### The problem
Every line from the one holding "42.80 | 3 |" through the one holding "27 Fevers are" in the data below must be returned exactly, both ends included, with pictures left out and nothing else added.

### Data provided
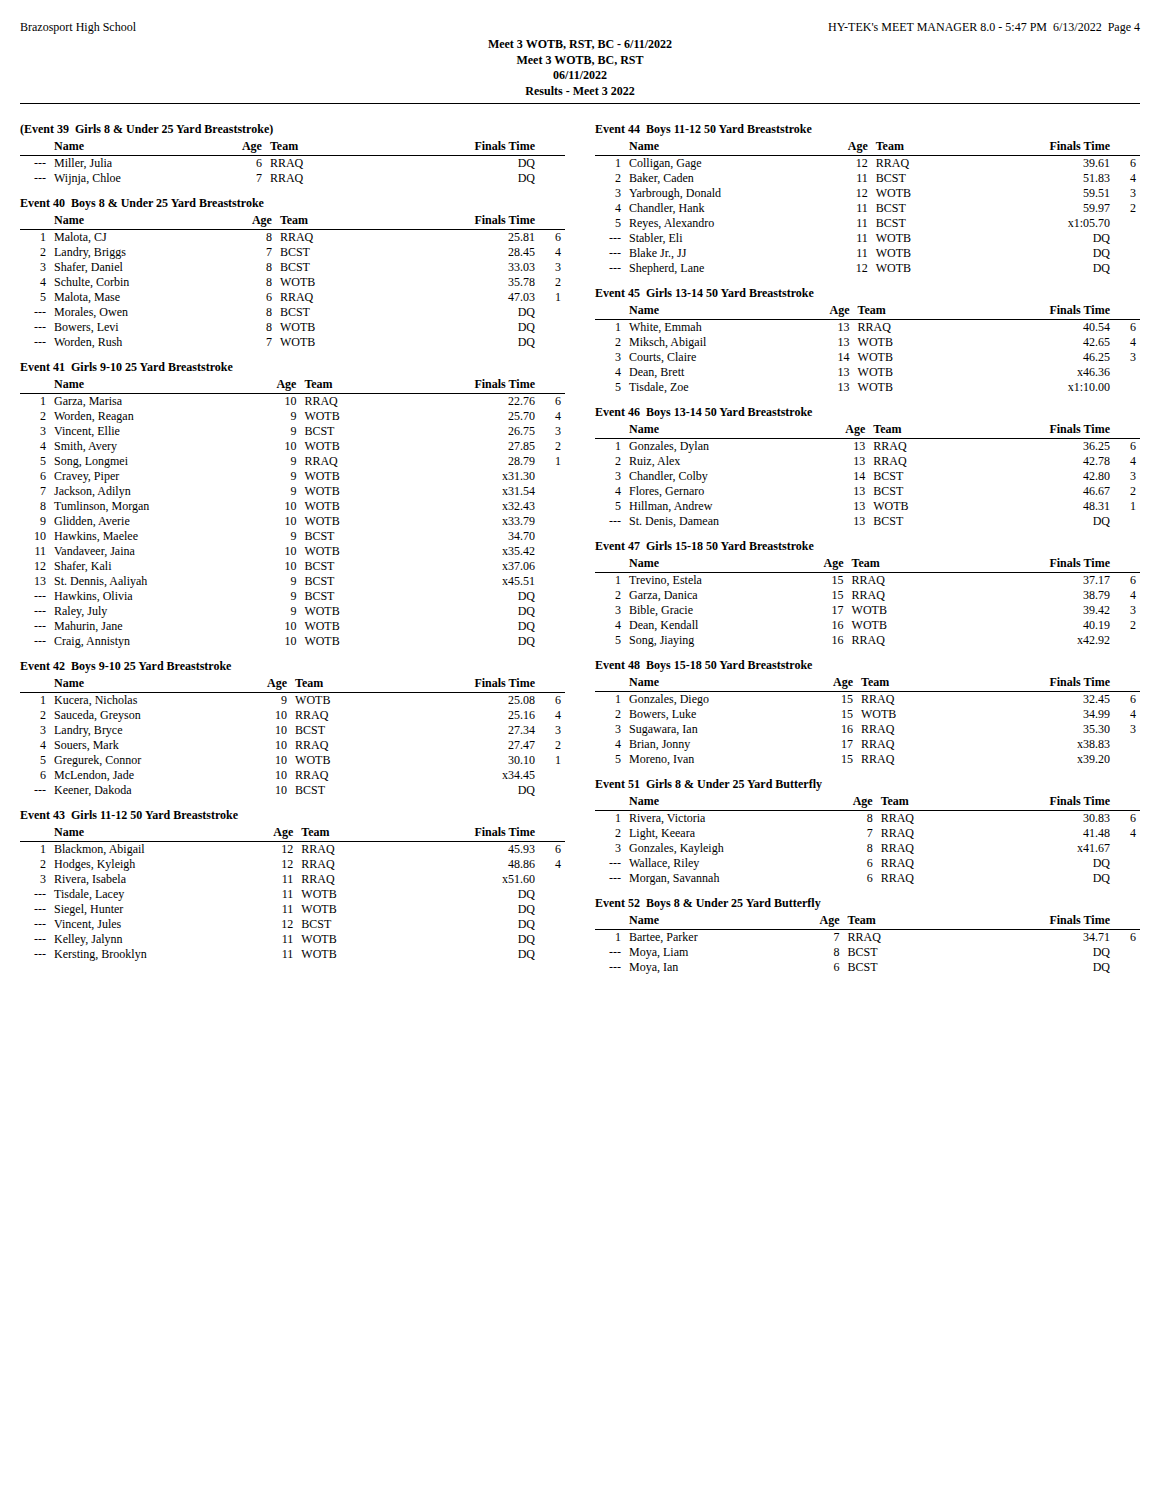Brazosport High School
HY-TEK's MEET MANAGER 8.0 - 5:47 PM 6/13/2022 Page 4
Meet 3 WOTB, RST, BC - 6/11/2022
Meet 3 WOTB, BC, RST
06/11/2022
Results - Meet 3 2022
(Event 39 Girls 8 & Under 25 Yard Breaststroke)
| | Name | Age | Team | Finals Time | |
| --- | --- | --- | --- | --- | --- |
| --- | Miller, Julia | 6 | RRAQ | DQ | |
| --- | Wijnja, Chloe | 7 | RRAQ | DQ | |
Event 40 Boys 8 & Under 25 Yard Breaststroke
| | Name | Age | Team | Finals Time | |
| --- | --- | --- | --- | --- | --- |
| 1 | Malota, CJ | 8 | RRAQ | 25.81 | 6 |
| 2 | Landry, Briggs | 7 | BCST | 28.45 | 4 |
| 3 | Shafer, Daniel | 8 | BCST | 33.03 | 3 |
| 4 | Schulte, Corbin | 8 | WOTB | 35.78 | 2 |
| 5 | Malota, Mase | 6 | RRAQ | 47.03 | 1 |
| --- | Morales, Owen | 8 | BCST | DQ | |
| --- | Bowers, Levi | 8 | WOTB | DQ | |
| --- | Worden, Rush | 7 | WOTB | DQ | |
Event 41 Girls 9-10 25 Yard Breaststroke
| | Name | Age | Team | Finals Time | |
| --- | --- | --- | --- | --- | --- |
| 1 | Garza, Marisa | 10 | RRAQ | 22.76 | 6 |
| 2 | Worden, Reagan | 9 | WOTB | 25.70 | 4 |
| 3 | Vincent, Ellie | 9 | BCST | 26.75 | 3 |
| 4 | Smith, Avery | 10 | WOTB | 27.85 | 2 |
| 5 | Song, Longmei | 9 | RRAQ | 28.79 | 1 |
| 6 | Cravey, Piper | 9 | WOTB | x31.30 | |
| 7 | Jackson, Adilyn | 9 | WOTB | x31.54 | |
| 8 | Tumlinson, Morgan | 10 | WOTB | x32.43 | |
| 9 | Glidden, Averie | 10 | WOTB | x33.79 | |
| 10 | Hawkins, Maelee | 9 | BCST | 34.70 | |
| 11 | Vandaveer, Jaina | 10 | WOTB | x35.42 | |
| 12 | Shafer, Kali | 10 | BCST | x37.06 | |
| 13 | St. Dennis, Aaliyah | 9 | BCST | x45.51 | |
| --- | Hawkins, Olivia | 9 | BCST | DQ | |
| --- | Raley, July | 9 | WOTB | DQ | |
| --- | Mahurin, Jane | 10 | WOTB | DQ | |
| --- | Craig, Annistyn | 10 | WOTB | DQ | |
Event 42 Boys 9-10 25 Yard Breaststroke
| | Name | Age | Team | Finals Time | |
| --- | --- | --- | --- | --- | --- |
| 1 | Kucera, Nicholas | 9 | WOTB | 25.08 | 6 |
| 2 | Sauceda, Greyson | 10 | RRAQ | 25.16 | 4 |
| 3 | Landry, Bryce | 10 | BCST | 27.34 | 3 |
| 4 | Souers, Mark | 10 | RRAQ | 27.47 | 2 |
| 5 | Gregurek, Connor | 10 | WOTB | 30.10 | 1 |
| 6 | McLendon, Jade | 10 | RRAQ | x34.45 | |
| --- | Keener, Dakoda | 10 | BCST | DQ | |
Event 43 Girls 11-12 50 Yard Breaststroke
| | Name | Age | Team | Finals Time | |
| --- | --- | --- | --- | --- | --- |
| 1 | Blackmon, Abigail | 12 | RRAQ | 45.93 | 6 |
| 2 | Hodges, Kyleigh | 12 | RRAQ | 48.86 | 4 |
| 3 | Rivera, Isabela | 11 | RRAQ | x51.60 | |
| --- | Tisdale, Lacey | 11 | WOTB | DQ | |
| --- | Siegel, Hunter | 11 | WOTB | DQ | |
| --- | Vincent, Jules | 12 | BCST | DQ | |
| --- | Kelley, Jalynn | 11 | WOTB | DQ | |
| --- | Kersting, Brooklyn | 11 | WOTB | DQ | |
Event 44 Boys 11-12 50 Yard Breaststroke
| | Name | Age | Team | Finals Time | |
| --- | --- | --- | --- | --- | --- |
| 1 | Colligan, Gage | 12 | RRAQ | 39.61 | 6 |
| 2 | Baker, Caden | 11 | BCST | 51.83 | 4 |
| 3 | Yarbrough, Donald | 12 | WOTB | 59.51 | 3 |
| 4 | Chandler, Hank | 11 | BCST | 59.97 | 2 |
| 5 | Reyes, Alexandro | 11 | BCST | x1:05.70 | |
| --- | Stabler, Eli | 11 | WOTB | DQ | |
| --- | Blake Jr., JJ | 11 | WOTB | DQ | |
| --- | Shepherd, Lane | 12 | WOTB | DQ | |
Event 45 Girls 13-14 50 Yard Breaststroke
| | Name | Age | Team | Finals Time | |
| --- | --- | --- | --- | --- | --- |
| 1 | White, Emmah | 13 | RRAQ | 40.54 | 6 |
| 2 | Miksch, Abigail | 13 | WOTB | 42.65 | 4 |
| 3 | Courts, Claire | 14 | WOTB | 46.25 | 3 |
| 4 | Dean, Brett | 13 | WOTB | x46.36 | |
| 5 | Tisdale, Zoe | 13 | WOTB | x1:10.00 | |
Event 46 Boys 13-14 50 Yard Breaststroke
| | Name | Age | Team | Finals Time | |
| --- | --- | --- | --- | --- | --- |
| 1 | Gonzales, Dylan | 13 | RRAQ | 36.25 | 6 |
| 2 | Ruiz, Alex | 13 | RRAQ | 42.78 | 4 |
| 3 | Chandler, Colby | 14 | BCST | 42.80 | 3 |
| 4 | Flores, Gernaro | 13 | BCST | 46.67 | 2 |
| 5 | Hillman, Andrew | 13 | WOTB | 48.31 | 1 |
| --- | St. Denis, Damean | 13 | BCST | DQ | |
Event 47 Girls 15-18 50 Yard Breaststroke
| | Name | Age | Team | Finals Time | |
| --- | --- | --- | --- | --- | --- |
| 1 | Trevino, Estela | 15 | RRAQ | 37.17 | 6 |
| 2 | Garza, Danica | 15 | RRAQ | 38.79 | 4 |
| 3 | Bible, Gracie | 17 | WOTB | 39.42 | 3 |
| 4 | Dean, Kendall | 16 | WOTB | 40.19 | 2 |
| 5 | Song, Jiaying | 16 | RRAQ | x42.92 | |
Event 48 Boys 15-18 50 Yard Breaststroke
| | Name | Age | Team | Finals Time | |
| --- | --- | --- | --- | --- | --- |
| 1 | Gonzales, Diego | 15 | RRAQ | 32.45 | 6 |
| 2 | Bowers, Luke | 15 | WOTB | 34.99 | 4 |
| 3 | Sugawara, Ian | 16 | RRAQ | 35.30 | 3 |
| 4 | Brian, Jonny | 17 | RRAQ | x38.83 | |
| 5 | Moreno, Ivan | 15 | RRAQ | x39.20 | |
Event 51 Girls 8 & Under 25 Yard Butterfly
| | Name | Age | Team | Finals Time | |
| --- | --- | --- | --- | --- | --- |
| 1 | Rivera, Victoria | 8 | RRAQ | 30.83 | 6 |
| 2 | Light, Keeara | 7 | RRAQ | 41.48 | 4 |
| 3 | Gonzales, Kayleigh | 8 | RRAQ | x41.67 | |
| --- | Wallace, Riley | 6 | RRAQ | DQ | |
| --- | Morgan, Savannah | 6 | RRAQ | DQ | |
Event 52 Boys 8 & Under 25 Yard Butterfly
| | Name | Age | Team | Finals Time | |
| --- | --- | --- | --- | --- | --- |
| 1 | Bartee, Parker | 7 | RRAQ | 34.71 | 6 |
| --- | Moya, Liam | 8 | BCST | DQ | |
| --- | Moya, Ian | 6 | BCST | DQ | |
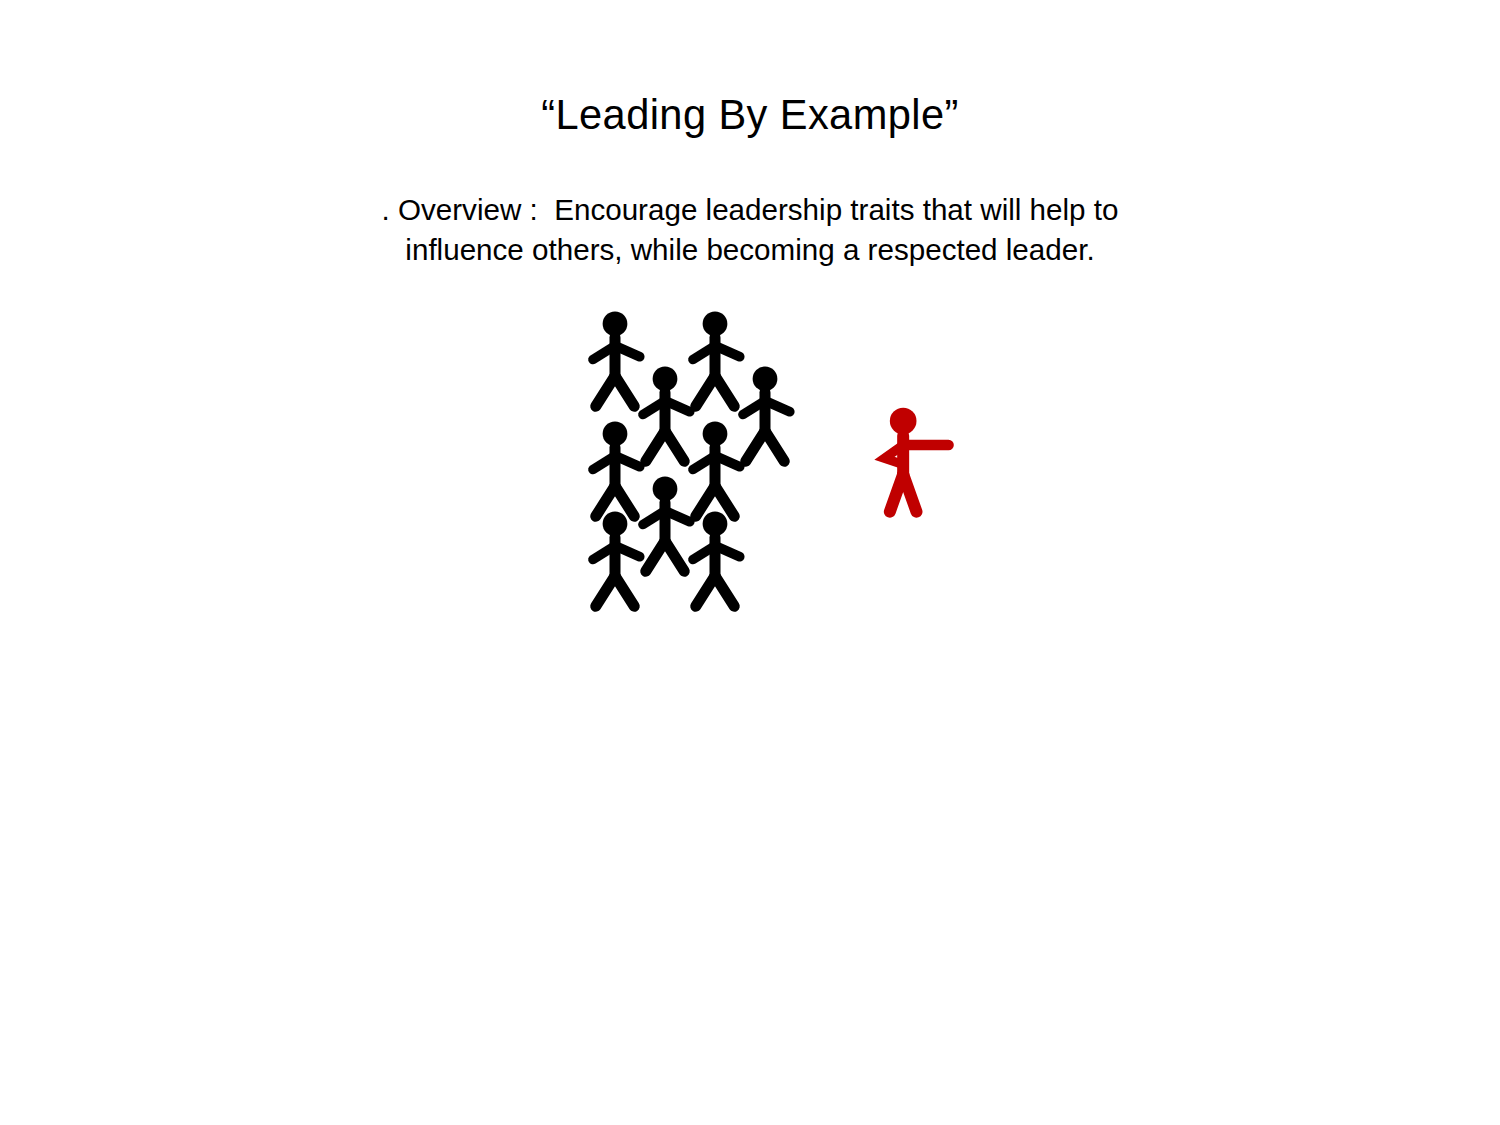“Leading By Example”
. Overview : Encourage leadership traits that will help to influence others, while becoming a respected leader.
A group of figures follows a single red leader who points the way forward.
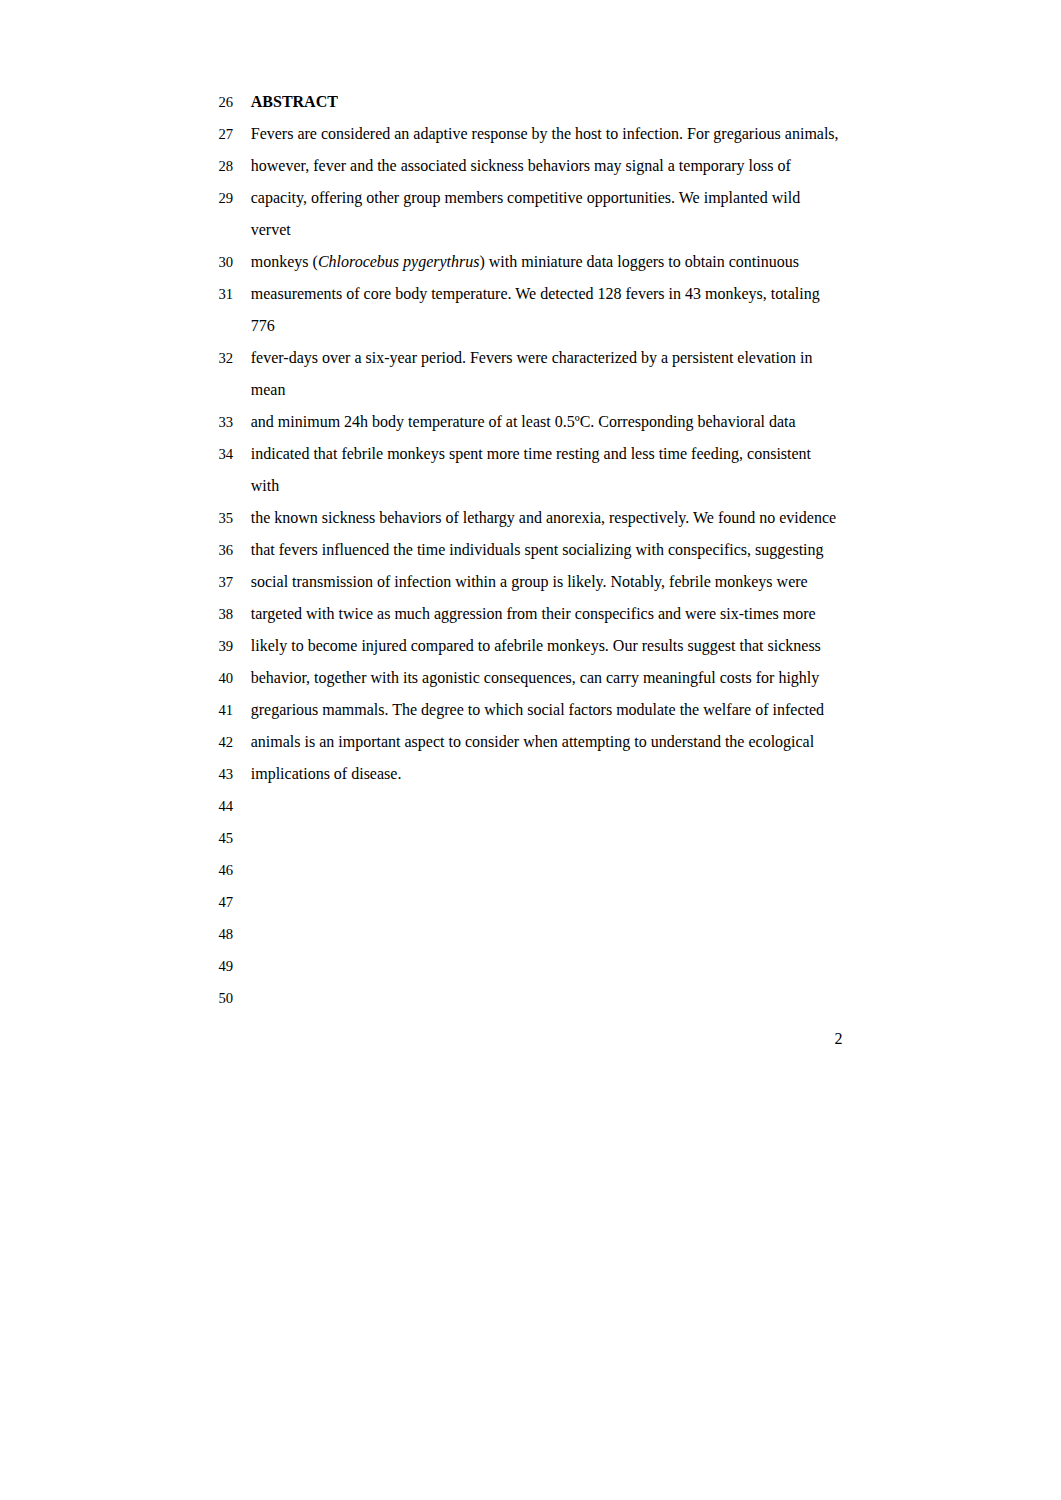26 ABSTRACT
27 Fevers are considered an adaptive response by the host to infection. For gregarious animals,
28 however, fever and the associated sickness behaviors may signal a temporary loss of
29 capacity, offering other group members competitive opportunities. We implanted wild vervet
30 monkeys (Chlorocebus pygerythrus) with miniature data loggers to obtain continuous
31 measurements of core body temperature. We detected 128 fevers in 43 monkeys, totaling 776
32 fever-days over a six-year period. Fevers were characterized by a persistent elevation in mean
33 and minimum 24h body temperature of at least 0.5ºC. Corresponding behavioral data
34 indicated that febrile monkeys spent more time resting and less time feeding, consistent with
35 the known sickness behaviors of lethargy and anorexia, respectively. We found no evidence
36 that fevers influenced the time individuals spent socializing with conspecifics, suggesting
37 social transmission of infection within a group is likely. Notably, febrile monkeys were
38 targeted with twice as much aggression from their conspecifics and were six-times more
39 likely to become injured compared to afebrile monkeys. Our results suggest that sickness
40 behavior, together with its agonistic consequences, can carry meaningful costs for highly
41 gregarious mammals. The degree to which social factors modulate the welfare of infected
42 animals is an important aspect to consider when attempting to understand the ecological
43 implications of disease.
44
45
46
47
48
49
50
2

### Solution
| 3 | Chandler, Colby | 14 | BCST | 42.80 | 3 |
| 4 | Flores, Gernaro | 13 | BCST | 46.67 | 2 |
| 5 | Hillman, Andrew | 13 | WOTB | 48.31 | 1 |
| --- | St. Denis, Damean | 13 | BCST | DQ | |
Event 47 Girls 15-18 50 Yard Breaststroke
| | Name | Age | Team | Finals Time | |
| --- | --- | --- | --- | --- | --- |
| 1 | Trevino, Estela | 15 | RRAQ | 37.17 | 6 |
| 2 | Garza, Danica | 15 | RRAQ | 38.79 | 4 |
| 3 | Bible, Gracie | 17 | WOTB | 39.42 | 3 |
| 4 | Dean, Kendall | 16 | WOTB | 40.19 | 2 |
| 5 | Song, Jiaying | 16 | RRAQ | x42.92 | |
Event 48 Boys 15-18 50 Yard Breaststroke
| | Name | Age | Team | Finals Time | |
| --- | --- | --- | --- | --- | --- |
| 1 | Gonzales, Diego | 15 | RRAQ | 32.45 | 6 |
| 2 | Bowers, Luke | 15 | WOTB | 34.99 | 4 |
| 3 | Sugawara, Ian | 16 | RRAQ | 35.30 | 3 |
| 4 | Brian, Jonny | 17 | RRAQ | x38.83 | |
| 5 | Moreno, Ivan | 15 | RRAQ | x39.20 | |
Event 51 Girls 8 & Under 25 Yard Butterfly
| | Name | Age | Team | Finals Time | |
| --- | --- | --- | --- | --- | --- |
| 1 | Rivera, Victoria | 8 | RRAQ | 30.83 | 6 |
| 2 | Light, Keeara | 7 | RRAQ | 41.48 | 4 |
| 3 | Gonzales, Kayleigh | 8 | RRAQ | x41.67 | |
| --- | Wallace, Riley | 6 | RRAQ | DQ | |
| --- | Morgan, Savannah | 6 | RRAQ | DQ | |
Event 52 Boys 8 & Under 25 Yard Butterfly
| | Name | Age | Team | Finals Time | |
| --- | --- | --- | --- | --- | --- |
| 1 | Bartee, Parker | 7 | RRAQ | 34.71 | 6 |
| --- | Moya, Liam | 8 | BCST | DQ | |
| --- | Moya, Ian | 6 | BCST | DQ | |
“Leading By Example”
. Overview : Encourage leadership traits that will help to influence others, while becoming a respected leader.
A group of figures follows a single red leader who points the way forward.
26 ABSTRACT
27 Fevers are considered an adaptive response by the host to infection. For gregarious animals,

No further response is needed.